Жест и жесть

На фестивале «Территория» показали финский современный танец

Финский танцовщик и хореограф Теро Сааринен привез в Москву два моноспектакля — «Человек в комнате» и «Охота». Первый — сочинение Каролин Карлсон, легендарного инженера-строителя французского современного танца, артматриарха (музыка — “Apocalyptica”, Гэвин Брайерс). Второй — собственная постановка Сааринена, его версия «Весны священной» Стравинского. Две получасовые одноактовки схожи тематикой — в каждой из них Сааринен разбирается с балетными мифами и с возможностями собственного тела.

Возможности эти кажутся безграничными. Будто нет костей, нет жестких их креплений — конечности могут вывернуться под любым углом; мышцы обеспечивают и невероятную плавность и самоубийственную резкость. «Территория» в этом году существует под девизом «Тело в городе» — и спектакль под этот девиз выбран образцово. Сааринен командует собственным телом как диктатор и солдат, слушает его как музыкант и - изредка — чуть посмеивается над ним, как над старым приятелем. В монологе, придуманном Карлсон, человек определяет границы пространства, в котором ему суждено находиться, и приходит в ужас, эти границы определив; пластическая истерика подчеркнута манипуляциями с красочными тюбиками — через некоторые промежутки времени актер размазывает по себе краски. По сонной артерии — вниз, к груди, по рукам, по спине. Замена крови сладострастно втирается в кожу — вот, смотрите, я весь искусственный, это все клюквенный сок. Балет — странное занятие, неестественное занятие, я его выбрал (в достаточно взрослом возрасте — в семнадцать лет) и теперь существую по иным законам. И в тексте — полуразмышлении-полувопле отчетливо фиксируется поза Фавна, воспоминание о Нижинском. Человек, с появлением которого в истории танца изменилась роль мужчины на сцене, — «в предках», в художественных предшественниках.

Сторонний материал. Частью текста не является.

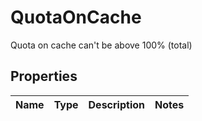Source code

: 

# QuotaOnCache

Quota on cache can't be above 100% (total)
## Properties

Name | Type | Description | Notes
------------ | ------------- | ------------- | -------------



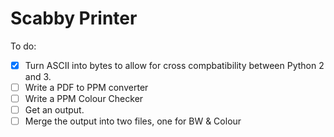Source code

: Scabby Printer
=======

To do:

- [X] Turn ASCII into bytes to allow for cross compbatibility between Python 2 and 3.
- [ ] Write a PDF to PPM converter
- [ ] Write a PPM Colour Checker
- [ ] Get an output.
- [ ] Merge the output into two files, one for BW & Colour
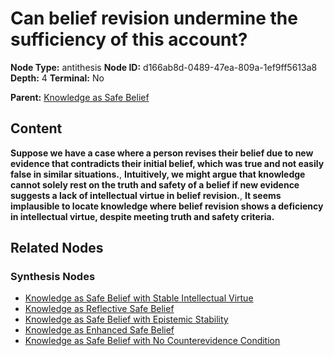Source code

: # Can belief revision undermine the sufficiency of this account?

**Node Type:** antithesis
**Node ID:** d166ab8d-0489-47ea-809a-1ef9ff5613a8
**Depth:** 4
**Terminal:** No

**Parent:** [Knowledge as Safe Belief](knowledge-as-safe-belief-synthesis-59beb533-d22b-4800-8b79-a7e92d3ef22e.md)

## Content

**Suppose we have a case where a person revises their belief due to new evidence that contradicts their initial belief, which was true and not easily false in similar situations.**, **Intuitively, we might argue that knowledge cannot solely rest on the truth and safety of a belief if new evidence suggests a lack of intellectual virtue in belief revision.**, **It seems implausible to locate knowledge where belief revision shows a deficiency in intellectual virtue, despite meeting truth and safety criteria.**

## Related Nodes

### Synthesis Nodes

- [Knowledge as Safe Belief with Stable Intellectual Virtue](knowledge-as-safe-belief-with-stable-intellectual-virtue-synthesis-da2e5369-a8f3-41c0-8f5b-b2ff8f76c8e7.md)
- [Knowledge as Reflective Safe Belief](knowledge-as-reflective-safe-belief-synthesis-71ce2585-ce25-4a95-9a43-cbce131c21a4.md)
- [Knowledge as Safe Belief with Epistemic Stability](knowledge-as-safe-belief-with-epistemic-stability-synthesis-7629005e-5c48-43ed-99ff-e73d5f00c030.md)
- [Knowledge as Enhanced Safe Belief](knowledge-as-enhanced-safe-belief-synthesis-144740de-cfae-4f4e-a671-7fa1dbd04845.md)
- [Knowledge as Safe Belief with No Counterevidence Condition](knowledge-as-safe-belief-with-no-counterevidence-condition-synthesis-f46106e7-d920-4c2e-9b5b-ba0d9e766ed7.md)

Спектакль Карлсон был поставлен семь лет назад для Венецианской биеннале, и в той же самой Венеции два года спустя Сааринен впервые показал «Охоту».

Как продолжение, как развитие темы. Под музыку «Весны священной» Сааринен то складывается умирающим лебедем (еще один символ новой балетной эры), то становится экраном для проекции кружащихся узоров (в буклете — текст хореографа о том, что «мы угнетены медиа, но вынуждены взаимодействовать с ними»). В музыке «Весны священной» Сааринен услышал только повтор, нескончаемый повтор, и не нашел развития темы и ее разрешения. (Может быть, потому, что в начале ХХ века история еще представлялась некоторым людям путем к прогрессу, нынче же она многим видится россыпью тупого страдания. ) Потому — набор картинок, впечатляющих, но не собранных воедино; и чудовищная агрессия по отношению к зрителю — резко мерцающий свет, неожиданные удары по глазам (устроители были честны и повесили перед входом предупреждение, что спектакль не рекомендуется смотреть тем людям, здоровью которых все это может повредить; вообще-то, на мой взгляд, такие штуки вредят всем). И Фавн обозначен и в этом тексте; классическая его профильная поза. Сааринен говорит о родстве любого танцовщика с вечным мифом. Имеет право. Но лучше бы без стробоскопа. Нижинский как-то обходился без него.